+++ TRECHO FORNECIDO +++

Um canto para o rio - Relato etnográfico - Editora Peirópolis

Um canto para o rio – Relato etnográfico

O rio Doce

Parque Estadual do Rio Doce (PERD)

O rio Doce, que serviu de inspiração para este livro, percorre 888 quilômetros até chegar ao oceano Atlântico. Suas nascentes estão em Minas Gerais, na serra da Mantiqueira e na serra do Espinhaço, e sua bacia abrange 225 municípios, sendo 200 no estado de Minas Gerais e 25 no estado do Espírito Santo.

Originalmente, o vale do rio Doce era uma região de Mata Atlântica, águas abundantes, terras férteis e minerais preciosos. Foi o último refúgio dos índios chamados pejorativamente de “botocudos”, denominação que na verdade englobava uma série de etnias, como Aknenuk, Gutkrak, Krenak, Jiporok, Pojixá, Naknenuk, dentre outras.

+++ REGISTROS FORNECIDOS +++

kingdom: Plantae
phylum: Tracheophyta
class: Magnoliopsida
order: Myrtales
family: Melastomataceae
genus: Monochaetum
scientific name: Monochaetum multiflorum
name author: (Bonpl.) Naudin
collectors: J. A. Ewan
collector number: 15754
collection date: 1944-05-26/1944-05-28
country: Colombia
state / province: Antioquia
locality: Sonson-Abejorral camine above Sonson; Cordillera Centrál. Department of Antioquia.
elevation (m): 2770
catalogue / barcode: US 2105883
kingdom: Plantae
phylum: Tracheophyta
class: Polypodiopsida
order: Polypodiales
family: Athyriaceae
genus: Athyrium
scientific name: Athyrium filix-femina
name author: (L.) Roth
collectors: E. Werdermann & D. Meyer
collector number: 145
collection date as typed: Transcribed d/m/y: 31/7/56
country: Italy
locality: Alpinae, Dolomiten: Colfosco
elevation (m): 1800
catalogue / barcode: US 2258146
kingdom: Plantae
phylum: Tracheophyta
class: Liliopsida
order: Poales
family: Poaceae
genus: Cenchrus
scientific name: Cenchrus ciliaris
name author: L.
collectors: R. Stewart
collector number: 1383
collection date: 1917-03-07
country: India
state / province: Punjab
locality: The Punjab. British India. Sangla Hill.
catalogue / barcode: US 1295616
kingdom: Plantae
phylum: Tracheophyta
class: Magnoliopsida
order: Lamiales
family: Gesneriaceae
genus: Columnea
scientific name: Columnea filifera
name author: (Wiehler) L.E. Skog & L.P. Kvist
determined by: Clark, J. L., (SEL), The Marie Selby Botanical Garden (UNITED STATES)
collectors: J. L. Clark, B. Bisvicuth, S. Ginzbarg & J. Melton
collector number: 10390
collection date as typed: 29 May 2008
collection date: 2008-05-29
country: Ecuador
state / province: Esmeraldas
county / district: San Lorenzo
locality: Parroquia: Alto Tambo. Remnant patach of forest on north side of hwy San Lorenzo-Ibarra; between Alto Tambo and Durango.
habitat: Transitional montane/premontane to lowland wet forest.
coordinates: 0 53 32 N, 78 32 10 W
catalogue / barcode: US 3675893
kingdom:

+++

## REQUISITOS DO EXERCÍCIO
1. Extraia do trecho sobre o rio Doce, sem qualquer alteração, a parte que começa em "Um canto para o rio –" e segue até "Naknenuk, dentre outras.".
2. Reescreva somente as linhas da listagem que vão da linha com "locality: Parroquia: Alto" até o fim dela, trocando "coordinates" por "geographic coordinates" e deixando todo o resto igual.

## RESULTADOS POR TAREFA
1.
Um canto para o rio – Relato etnográfico

O rio Doce

Parque Estadual do Rio Doce (PERD)

O rio Doce, que serviu de inspiração para este livro, percorre 888 quilômetros até chegar ao oceano Atlântico. Suas nascentes estão em Minas Gerais, na serra da Mantiqueira e na serra do Espinhaço, e sua bacia abrange 225 municípios, sendo 200 no estado de Minas Gerais e 25 no estado do Espírito Santo.

Originalmente, o vale do rio Doce era uma região de Mata Atlântica, águas abundantes, terras férteis e minerais preciosos. Foi o último refúgio dos índios chamados pejorativamente de “botocudos”, denominação que na verdade englobava uma série de etnias, como Aknenuk, Gutkrak, Krenak, Jiporok, Pojixá, Naknenuk, dentre outras.

2.
locality: Parroquia: Alto Tambo. Remnant patach of forest on north side of hwy San Lorenzo-Ibarra; between Alto Tambo and Durango.
habitat: Transitional montane/premontane to lowland wet forest.
geographic coordinates: 0 53 32 N, 78 32 10 W
catalogue / barcode: US 3675893
kingdom:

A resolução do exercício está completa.